For the Voice‘s Stephanie Zacharek, “the chief reason to see The Hitchcock 9 on the big screen is to bask in how gorgeous the films are—the satiny quality of the images is the stuff of moviegoing euphoria. The Ring, in particular, shimmers with a romantic idealism we don’t usually associate with Hitchcock: Two lovers, in a moment of contentment that’s about to be broken, gaze at their image reflected in a pool. The sequence is luminous and hypnotic, reminiscent of another deeply romantic picture, F.W. Murnau‘s Sunrise, also made that year. This is a Hitchcock we don’t often see, a filmmaker with his training wheels still on, eager to prove how much he can do. The Hitchcock 9 shows genius taking shape, frame by frame, sneaking up on us without the benefit of words. There is no need for them.”

Downhill “augurs the director’s The 39 Steps (1935), The Wrong Man (1956), and North by Northwest (1959) in that it’s about a man who has to pay the consequences of a crime he didn’t commit,” writes Graham Fuller for Artinfo. “One of the subtexts of Downhill is fear of women’s sexuality, manifested in the Clara Bow-like waitress’s blatant come-ons to Roddy and his friend in a school tuck-shop’s back room, in Julia throwing her head back with her mouth open when Roddy enters her dressing room, in the lust of the bovine lonely woman, whose faint moustache shows up as the light of dawn penetrates the dancehall.

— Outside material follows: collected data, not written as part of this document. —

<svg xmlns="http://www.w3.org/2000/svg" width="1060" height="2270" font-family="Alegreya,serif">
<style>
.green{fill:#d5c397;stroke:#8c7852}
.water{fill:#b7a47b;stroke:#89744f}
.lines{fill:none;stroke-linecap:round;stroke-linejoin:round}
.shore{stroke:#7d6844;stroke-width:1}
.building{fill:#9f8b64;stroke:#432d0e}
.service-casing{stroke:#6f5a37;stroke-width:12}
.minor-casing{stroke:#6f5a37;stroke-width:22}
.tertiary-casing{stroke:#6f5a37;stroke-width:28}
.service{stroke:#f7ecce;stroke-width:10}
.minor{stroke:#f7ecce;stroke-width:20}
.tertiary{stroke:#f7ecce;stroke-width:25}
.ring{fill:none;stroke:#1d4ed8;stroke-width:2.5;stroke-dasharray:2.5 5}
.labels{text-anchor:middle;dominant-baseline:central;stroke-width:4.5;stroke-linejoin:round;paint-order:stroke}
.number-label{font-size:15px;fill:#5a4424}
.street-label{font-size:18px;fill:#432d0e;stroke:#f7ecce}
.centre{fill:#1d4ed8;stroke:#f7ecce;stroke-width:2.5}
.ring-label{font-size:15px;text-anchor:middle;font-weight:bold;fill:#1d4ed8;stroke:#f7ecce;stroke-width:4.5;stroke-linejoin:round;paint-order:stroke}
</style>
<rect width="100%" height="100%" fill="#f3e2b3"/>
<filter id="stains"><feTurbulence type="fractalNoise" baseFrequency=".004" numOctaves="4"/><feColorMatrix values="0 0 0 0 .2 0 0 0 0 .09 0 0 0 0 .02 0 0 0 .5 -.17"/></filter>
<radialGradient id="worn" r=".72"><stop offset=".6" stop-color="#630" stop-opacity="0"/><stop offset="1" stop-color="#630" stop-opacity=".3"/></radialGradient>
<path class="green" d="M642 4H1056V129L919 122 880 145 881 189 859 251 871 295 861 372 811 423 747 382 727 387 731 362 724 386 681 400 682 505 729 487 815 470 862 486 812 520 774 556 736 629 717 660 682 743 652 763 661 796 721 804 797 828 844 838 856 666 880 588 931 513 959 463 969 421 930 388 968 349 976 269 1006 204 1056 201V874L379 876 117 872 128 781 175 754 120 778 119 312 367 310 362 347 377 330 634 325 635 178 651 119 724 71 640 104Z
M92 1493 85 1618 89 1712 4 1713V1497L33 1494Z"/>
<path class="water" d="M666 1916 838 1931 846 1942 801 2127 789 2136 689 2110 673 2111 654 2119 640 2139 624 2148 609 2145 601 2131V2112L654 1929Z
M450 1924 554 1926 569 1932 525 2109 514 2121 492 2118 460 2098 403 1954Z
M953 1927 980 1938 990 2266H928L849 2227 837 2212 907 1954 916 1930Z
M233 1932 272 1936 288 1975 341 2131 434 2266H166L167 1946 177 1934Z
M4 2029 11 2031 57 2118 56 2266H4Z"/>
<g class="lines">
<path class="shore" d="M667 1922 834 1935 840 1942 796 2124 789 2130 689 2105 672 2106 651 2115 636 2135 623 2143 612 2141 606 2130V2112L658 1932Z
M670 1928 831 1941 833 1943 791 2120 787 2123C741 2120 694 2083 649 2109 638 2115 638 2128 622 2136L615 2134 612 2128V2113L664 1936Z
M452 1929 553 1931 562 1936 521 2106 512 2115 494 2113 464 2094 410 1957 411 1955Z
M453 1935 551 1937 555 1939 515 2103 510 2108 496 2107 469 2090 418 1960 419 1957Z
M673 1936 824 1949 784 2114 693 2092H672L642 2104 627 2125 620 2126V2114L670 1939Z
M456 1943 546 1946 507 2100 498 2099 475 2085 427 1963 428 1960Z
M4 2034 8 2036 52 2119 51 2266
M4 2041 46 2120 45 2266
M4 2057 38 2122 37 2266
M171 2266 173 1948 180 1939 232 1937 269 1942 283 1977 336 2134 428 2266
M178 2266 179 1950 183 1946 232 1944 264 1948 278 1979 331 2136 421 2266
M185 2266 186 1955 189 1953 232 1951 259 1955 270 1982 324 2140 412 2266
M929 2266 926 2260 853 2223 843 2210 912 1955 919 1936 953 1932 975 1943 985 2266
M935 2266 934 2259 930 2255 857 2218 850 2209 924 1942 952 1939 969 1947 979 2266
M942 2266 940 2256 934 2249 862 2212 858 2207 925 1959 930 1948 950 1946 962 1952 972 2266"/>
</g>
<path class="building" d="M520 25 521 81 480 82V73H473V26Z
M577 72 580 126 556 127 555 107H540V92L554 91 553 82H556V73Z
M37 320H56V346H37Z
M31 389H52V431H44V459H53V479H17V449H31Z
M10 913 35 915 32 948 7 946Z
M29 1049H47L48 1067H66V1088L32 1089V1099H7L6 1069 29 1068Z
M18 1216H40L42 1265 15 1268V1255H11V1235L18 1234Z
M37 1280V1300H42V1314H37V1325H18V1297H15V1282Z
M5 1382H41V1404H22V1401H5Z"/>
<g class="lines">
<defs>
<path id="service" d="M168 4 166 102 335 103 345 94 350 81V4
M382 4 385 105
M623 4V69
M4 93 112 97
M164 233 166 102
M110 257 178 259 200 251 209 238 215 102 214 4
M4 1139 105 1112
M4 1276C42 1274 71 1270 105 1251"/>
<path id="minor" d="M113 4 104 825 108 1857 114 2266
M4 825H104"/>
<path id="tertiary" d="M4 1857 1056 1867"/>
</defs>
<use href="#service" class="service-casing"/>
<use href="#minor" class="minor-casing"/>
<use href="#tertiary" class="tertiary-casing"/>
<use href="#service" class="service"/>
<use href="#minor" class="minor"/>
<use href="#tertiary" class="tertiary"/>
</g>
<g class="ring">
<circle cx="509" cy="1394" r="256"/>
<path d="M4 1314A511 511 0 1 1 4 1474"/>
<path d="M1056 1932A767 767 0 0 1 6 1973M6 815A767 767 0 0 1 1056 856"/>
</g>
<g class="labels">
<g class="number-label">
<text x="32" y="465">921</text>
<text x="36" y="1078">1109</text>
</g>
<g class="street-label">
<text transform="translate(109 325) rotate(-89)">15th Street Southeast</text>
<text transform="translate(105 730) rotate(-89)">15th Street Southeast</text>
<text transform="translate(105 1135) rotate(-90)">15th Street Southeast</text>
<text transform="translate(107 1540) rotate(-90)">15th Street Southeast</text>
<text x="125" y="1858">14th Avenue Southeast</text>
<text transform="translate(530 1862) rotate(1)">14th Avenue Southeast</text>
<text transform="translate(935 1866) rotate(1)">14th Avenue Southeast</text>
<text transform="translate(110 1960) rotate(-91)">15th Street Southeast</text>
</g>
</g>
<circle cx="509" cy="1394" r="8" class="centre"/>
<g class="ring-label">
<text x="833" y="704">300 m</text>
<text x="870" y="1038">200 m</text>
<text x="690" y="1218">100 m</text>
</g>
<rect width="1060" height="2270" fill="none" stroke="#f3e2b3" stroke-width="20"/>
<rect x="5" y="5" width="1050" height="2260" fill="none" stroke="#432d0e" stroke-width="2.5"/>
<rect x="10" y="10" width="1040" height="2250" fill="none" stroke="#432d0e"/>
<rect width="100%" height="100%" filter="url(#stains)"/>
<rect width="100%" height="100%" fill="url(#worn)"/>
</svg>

This fear is exacerbated by Novello’s fragile, epicene quality, which had bordered on neurasthenia in The Lodger.”

Update, 6/30: Florence Almozini, Program Director for BAMcinématek, and Rodney Sauer of the Mont Alto Motion Picture Orchestra are guests on the Leonard Lopate Show.

Update, 7/4: “It’s not that I ever lost appreciation for Hitchcock,” writes Michael T. Toole for Film International, “but somehow watching his embryonic work, I savored again the beauty and ease that he conveyed his narratives, with images over dialogue. The result is not only fluid, cinematic, but the connection the audience gets by witnessing the joy of creative effort.”

Update, 8/2: Vince Keenan caught the Hitchcock 9 at Seattle’s SIFF Cinema recently and offers observations on the lot of them.

Update, 8/9: The Hitchcock 9 have arrived in Chicago, at the Music Box, and Ben Sachs introduces the Reader‘s guide, with reviews from Dave Kehr and Jonathan Rosenbaum.

Update, 8/16: Marilyn Ferdinand writes up an appreciation of The Lodger.